Une proposition de loi, dont l’examen en séance publique aura lieu aujourd'hui au Sénat, vise à encadrer le recours par l’Etat aux cabinets de conseil privés. Le texte intègre pour l’instant les prestations informatiques dans son champ d’application. Or, ces prestations sont extrêmement courantes dans les administrations et n’ont pas de caractère stratégique au sens où l’entend la proposition de loi. Le secteur informatique se retrouve donc pris en otage d’une controverse politique à laquelle il est complètement étranger.

Loin d’être neutre pour le secteur, ce nouveau texte va détourner – dans un marché déjà en tension – de nombreux acteurs privés de la commande publique informatique, ce qui aura pour conséquence : 

  • De mettre en risque la sécurité numérique de l’EtatAlors que le risque cyber est exponentiel dans un contexte de fortes tensions géopolitiques, l’Etat ne peut se permettre de se priver des ressources et des compétences du secteur privé en matière de cybersécurité. A défaut, sa capacité à agir en situation de crise, par exemple en cas de cyberattaques de grande ampleur pourrait se trouver compromise ;
  • D’assécher l’offre pour le secteur publicLes nombreux prestataires informatiques de petite taille ne seront pas en mesure de se conformer au dispositif complexe envisagé par les sénateurs.
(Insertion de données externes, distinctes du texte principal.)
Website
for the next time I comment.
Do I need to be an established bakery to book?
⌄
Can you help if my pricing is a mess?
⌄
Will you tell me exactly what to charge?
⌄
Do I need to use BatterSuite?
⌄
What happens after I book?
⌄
Les acteurs de plus grande taille devront quant à eux supporter la charge juridique d’un volume très important de consultants soumis à ce dispositif, charge incompatible avec le déploiement de modèles agiles dans l’administration. 

Le compromis adopté par la commission des Lois du Sénat ne règle rien !

Le texte de la commission des Lois du Sénat, adopté le 12 octobre, exclut désormais du « conseil en informatique » les prestations de programmation et de maintenance.

Face aux risques soulevés pour le secteur public, une telle distinction est non seulement irréaliste avec la manière dont travaille le secteur informatique mais le remède pourrait même être pire que le mal en rendant le dispositif inapplicable et donc juridiquement instable :

  • Irréaliste car de nombreuses activités ne relèvent pas stricto sensu de la programmation et de la maintenance informatique, mais sont en réalité incluses et effectuées avec la programmation, notamment l’architecture d’une plateforme de données ou d’un système d’information, la formalisation d’une expression des besoins ou encore la mise en place d’une stratégie de tests ou de recettes pour l’évolution des grands systèmes d’information de l’Etat ;
  • Inapplicable car les prestations informatiques constituent un seul et même bloc. Cela impliquerait donc de constamment dissocier au sein des mêmes offres de prestations les activités entrant dans le champ de la loi de celles qui n’en relèvent pas, créant une forte insécurité juridique pour les prestataires.

Un risque évident de blocage de la transformation numérique des administrations

A l’heure où les enjeux de numérisation de l’Etat sont considérables – démarches administratives à distance, téléconsultations, identité numérique – le secteur public va se priver des compétences des entreprises privées qui fournissent des prestations informatiques.

Or, le secteur public a besoin des prestataires informatiques externes pour moderniser et numériser ses administrations ainsi que les procédures administratives destinées au public. Ce sont actuellement  25 à 30 000 équivalents temps plein qui travaillent sur ordre de l’Etat afin de déployer des logiciels de gestion des courriers envoyés par les usagers, des systèmes de facturation, etc. partout et sur tout le territoire.

En conséquence, Numeum appelle le législateur à exclure les prestations informatiques du champ d’application de cette proposition de loi.

3FEABEB4-B051-4AD9-9BA0-953BB2435C49
Si Numeum comprend l’exigence démocratique de transparence et de contrôle recherchée par les sénateurs, il ne faut pas que le processus de transformation numérique de l’Etat en fasse les frais. Car le texte, s’il est voté en l’état, constitue une véritable usine à gaz qui ne produira que de l’insécurité juridique et détournera les entreprises de services numériques (ESN) de la commande publique numérique. La seule solution est d’exclure l’intégralité des prestations informatiques du champ de la proposition de loi.